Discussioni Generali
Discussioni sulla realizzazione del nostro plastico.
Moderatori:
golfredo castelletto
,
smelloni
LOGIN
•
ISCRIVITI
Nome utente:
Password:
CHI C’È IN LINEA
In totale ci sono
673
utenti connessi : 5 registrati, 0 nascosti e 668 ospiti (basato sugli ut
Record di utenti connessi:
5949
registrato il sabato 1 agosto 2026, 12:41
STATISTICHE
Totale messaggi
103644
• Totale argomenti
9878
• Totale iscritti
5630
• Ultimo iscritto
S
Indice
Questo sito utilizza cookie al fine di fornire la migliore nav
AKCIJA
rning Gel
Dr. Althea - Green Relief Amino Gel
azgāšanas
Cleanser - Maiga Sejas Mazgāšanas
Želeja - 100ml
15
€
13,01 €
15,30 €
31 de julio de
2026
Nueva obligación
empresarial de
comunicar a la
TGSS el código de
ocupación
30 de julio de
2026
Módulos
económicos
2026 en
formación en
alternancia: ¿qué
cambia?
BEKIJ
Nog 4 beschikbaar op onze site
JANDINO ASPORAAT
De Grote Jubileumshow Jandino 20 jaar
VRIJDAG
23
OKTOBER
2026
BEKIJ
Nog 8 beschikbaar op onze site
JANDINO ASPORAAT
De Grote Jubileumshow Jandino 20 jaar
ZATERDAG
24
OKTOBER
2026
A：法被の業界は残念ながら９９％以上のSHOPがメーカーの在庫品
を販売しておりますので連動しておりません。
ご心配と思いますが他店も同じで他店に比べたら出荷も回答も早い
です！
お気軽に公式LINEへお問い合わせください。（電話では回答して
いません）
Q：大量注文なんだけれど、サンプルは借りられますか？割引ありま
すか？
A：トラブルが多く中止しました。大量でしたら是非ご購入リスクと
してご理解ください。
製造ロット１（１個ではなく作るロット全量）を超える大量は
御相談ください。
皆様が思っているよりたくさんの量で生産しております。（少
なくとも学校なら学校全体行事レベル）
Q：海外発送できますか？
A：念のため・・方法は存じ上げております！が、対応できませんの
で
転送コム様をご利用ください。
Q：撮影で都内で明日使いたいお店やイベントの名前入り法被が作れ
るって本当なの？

> **PROBLEM STATEMENT**
In the records above, each line with the string "site" should be copied.

> **RESULT FOR THIS TASK**
Nog 4 beschikbaar op onze site
Nog 8 beschikbaar op onze site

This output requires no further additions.